Under the Companies Act, 2013, there are several types of directors with distinct roles & responsibilities. Here’s a detailed overview of the types of directors:
- Managing Director (MD):
- Definition: A Managing Director is a director who, by virtue of an agreement with the company or its articles of association, has substantial powers of management, subject to the overall supervision and control of the Board of Directors.
- Section: Section 2(54) of the Companies Act, 2013.
- Role and Responsibilities:
- Responsible for the day-to-day operations and management of the company.
- Executes the decisions and policies approved by the Board of Directors.
- Acts as a liaison between the Board and the operational management team.
- Whole-Time Director (WTD):
- Definition: A Whole-Time Director is a director who is in the whole-time employment of the company and is also entitled to receive remuneration.
- Section: Section 2(94) of the Companies Act, 2013.
- Role and Responsibilities:
- Similar to those of a Managing Director, but may have a narrower scope of authority depending on the company’s articles of association.
- Required to devote their whole-time to the affairs of the company.
- Executive Director:
- Definition: An Executive Director is a director who is actively involved in the day-to-day management and operations of the company.
- Section: Not specifically defined under the Companies Act, 2013, but typically included within the definitions of Managing Director or Whole-Time Director.
- Role and Responsibilities:
- Involved in the formulation and execution of business strategies and policies.
- Oversees specific functional areas or departments within the company.
- Reports to the Board of Directors on operational matters.
- Independent Director:
- Definition: An Independent Director is a non-executive director who does not have any material or pecuniary relationship with the company or its promoters, which could affect their independence.
- Section: Section 149(6) of the Companies Act, 2013.
- Role and Responsibilities:
- Provide impartial judgment and contribute to the Board’s decision-making process.
- Monitor the performance of management, review financial statements, and ensure compliance with laws and regulations.
- Safeguard the interests of stakeholders, particularly minority shareholders.
- Qualifications: Must meet the criteria of independence as specified in Section 149(6) and Schedule IV of the Companies Act.
- Nominee Director:
- Definition: A Nominee Director is appointed by a specific shareholder or stakeholder, such as a financial institution or government entity, to represent their interests on the Board of Directors.
- Section: Not specifically defined under the Companies Act, 2013, but governed by relevant provisions related to appointment and removal of directors.
- Role and Responsibilities:
- Represents the interests of the appointing shareholder or stakeholder on the Board.

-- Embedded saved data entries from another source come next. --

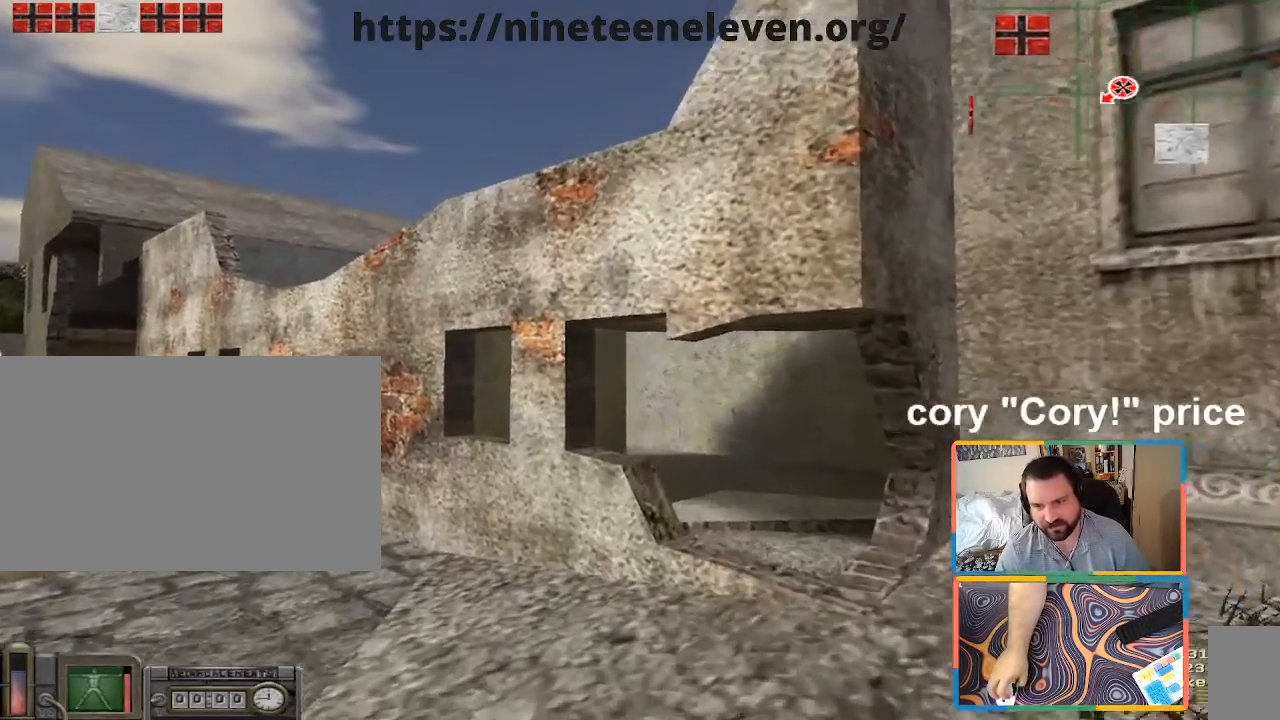
{"keys": ["shift", "w"], "mouse": [], "events": [[50, "d", "up"], [233, "d", "down"], [367, "d", "up"]]}
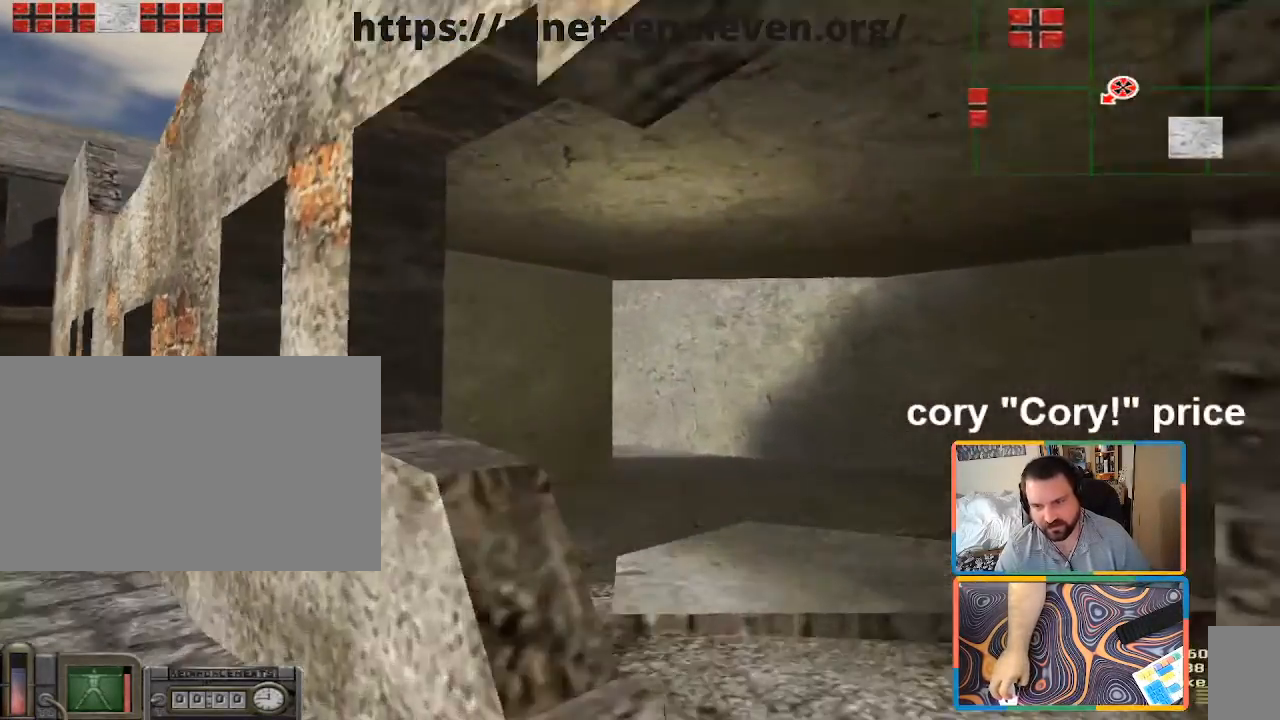
{"keys": ["ctrl", "d", "w"], "mouse": [], "events": [[67, "shift", "up"], [100, "ctrl", "down"], [150, "ctrl", "up"], [150, "w", "up"], [250, "ctrl", "down"], [383, "d", "down"], [483, "w", "down"]]}
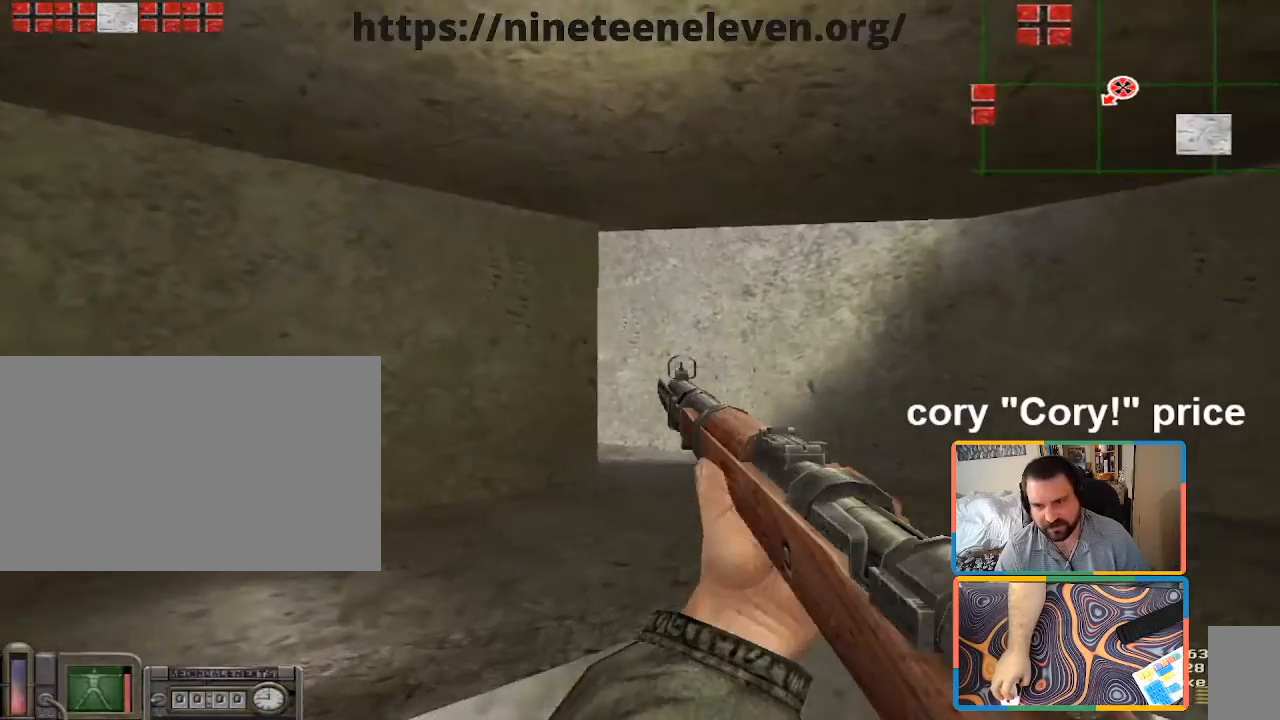
{"keys": ["d", "w"], "mouse": [], "events": [[67, "ctrl", "up"], [267, "d", "up"], [500, "d", "down"]]}
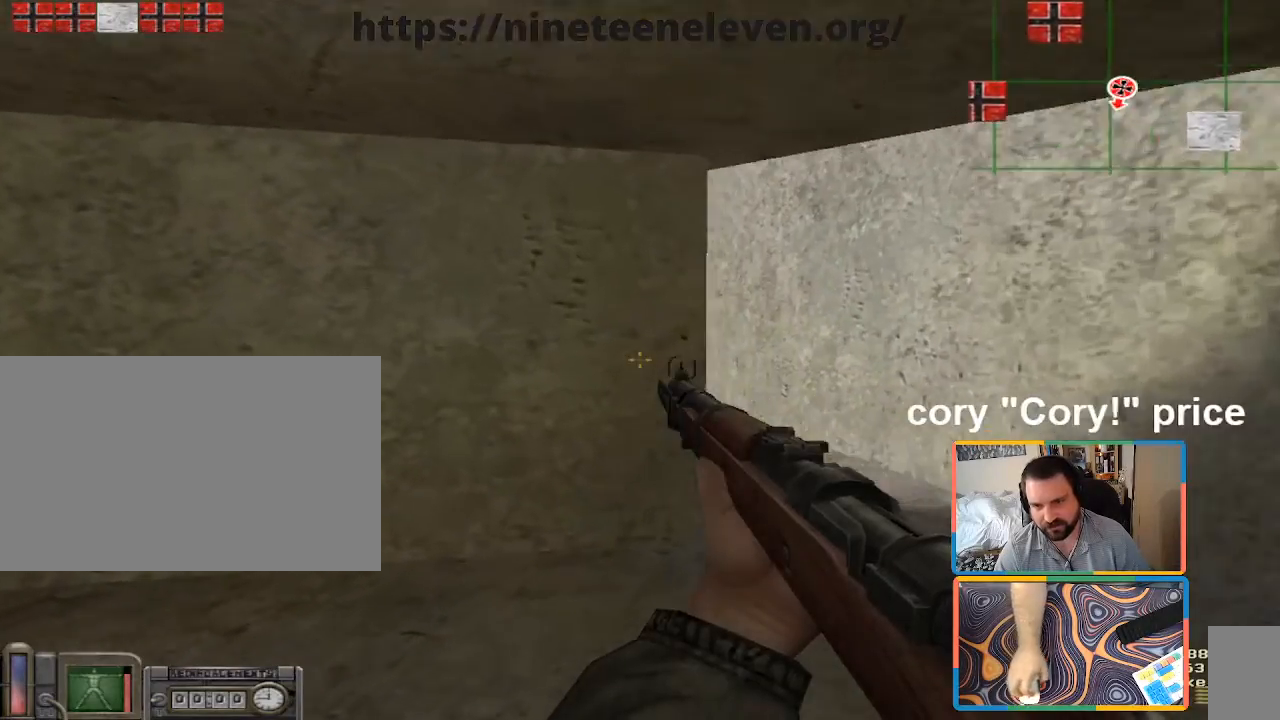
{"keys": ["d", "shift", "w"], "mouse": [], "events": [[83, "shift", "down"]]}
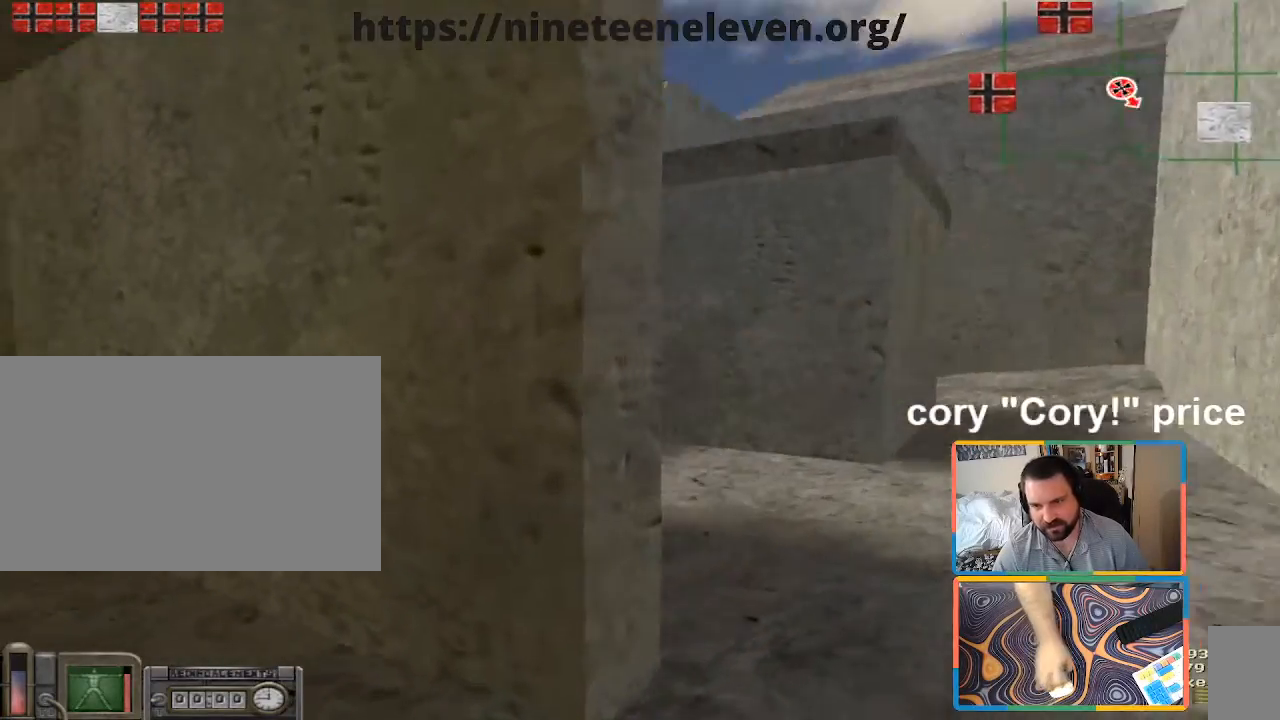
{"keys": ["ctrl"], "mouse": [], "events": [[67, "shift", "up"], [150, "ctrl", "down"], [150, "d", "up"], [150, "w", "up"], [200, "ctrl", "up"], [250, "ctrl", "down"]]}
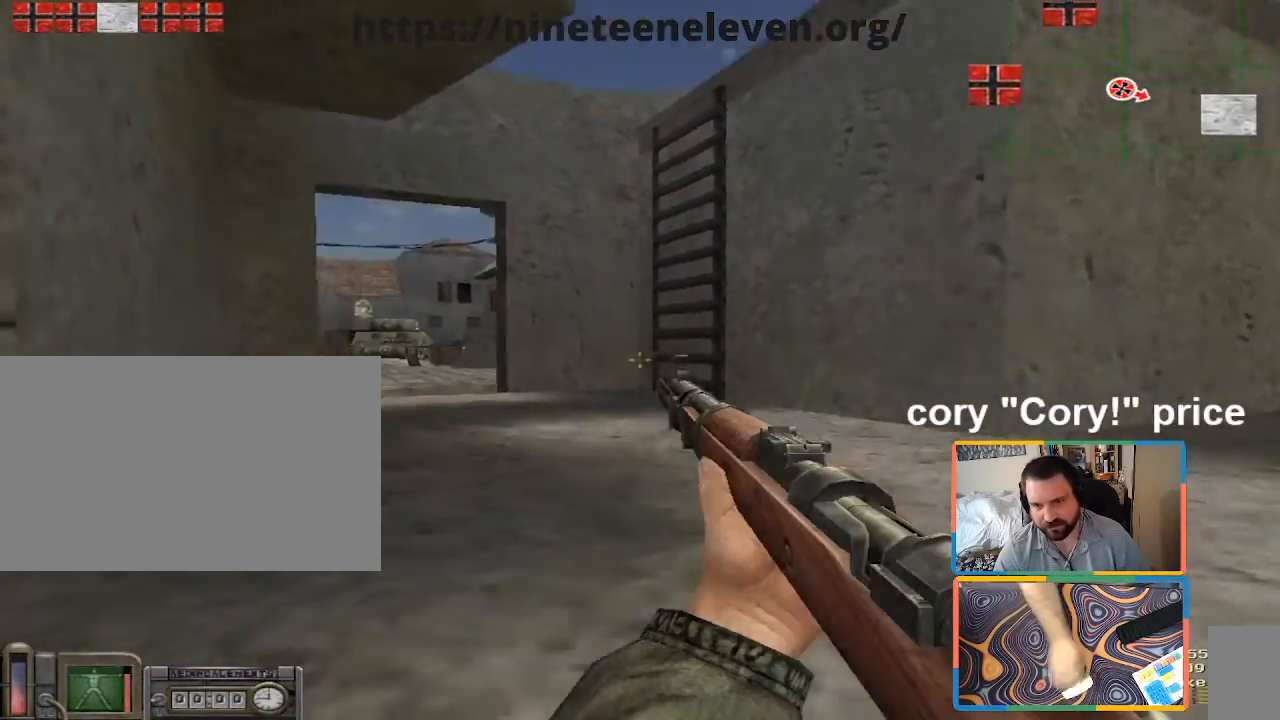
{"keys": ["d"], "mouse": [], "events": [[33, "ctrl", "up"], [33, "d", "down"], [300, "a", "down"], [300, "d", "up"], [450, "a", "up"], [450, "d", "down"]]}
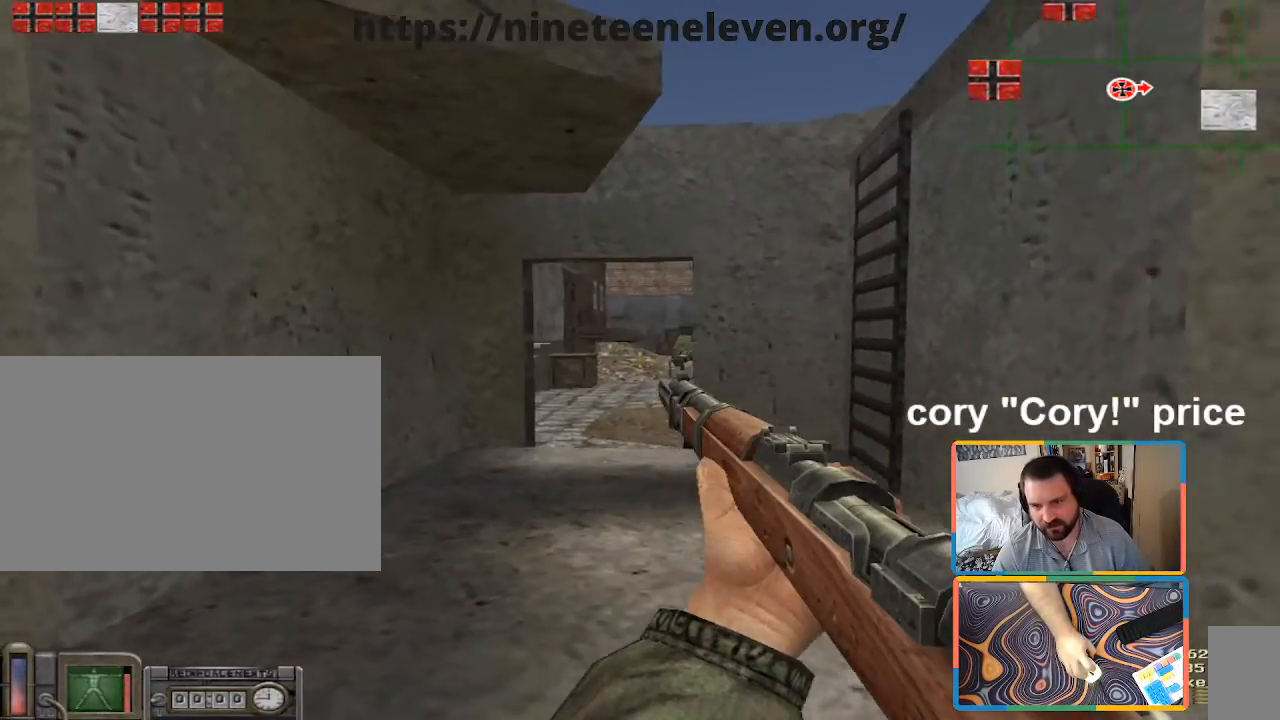
{"keys": ["d", "shift", "w"], "mouse": [], "events": [[183, "w", "down"], [267, "shift", "down"]]}
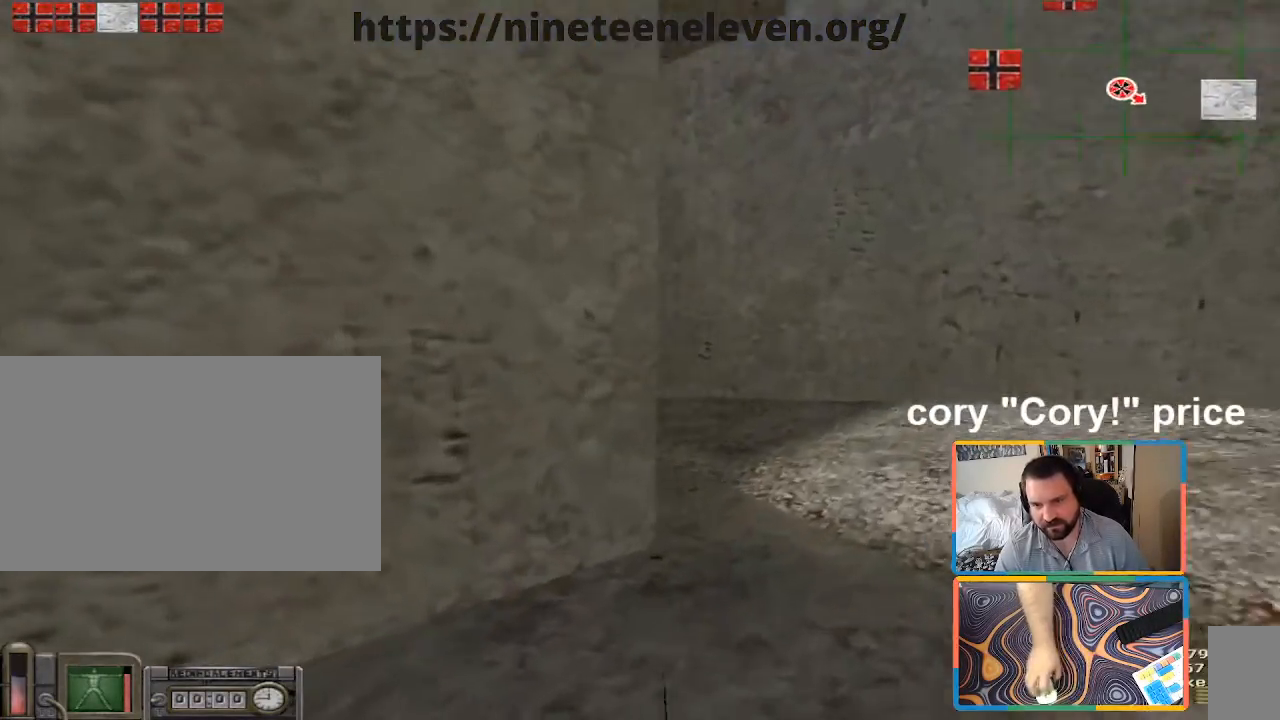
{"keys": ["a"], "mouse": [], "events": [[200, "shift", "up"], [283, "w", "up"], [383, "a", "down"], [383, "d", "up"]]}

- Participates in Board meetings, deliberations, and decision-making processes.
- Acts as a liaison between the appointing entity and the company’s management.
- Additional Director:
- Definition: An Additional Director is appointed by the Board of Directors between annual general meetings, subject to subsequent confirmation by shareholders at the next general meeting.
- Section: Section 161 of the Companies Act, 2013.
- Role and Responsibilities:
- Has the same rights, powers, and duties as other directors.
- Provides additional expertise or fills a temporary vacancy on the Board.
- Alternate Director:
- Definition: An Alternate Director is appointed by a director (the “original director”) to act on their behalf during their absence from India for a period of at least three months.
- Section: Section 161(2) of the Companies Act, 2013.
- Role and Responsibilities:
- Represents the original director and exercises their powers and duties during their absence.
- Acts in accordance with the instructions and limitations specified by the original director.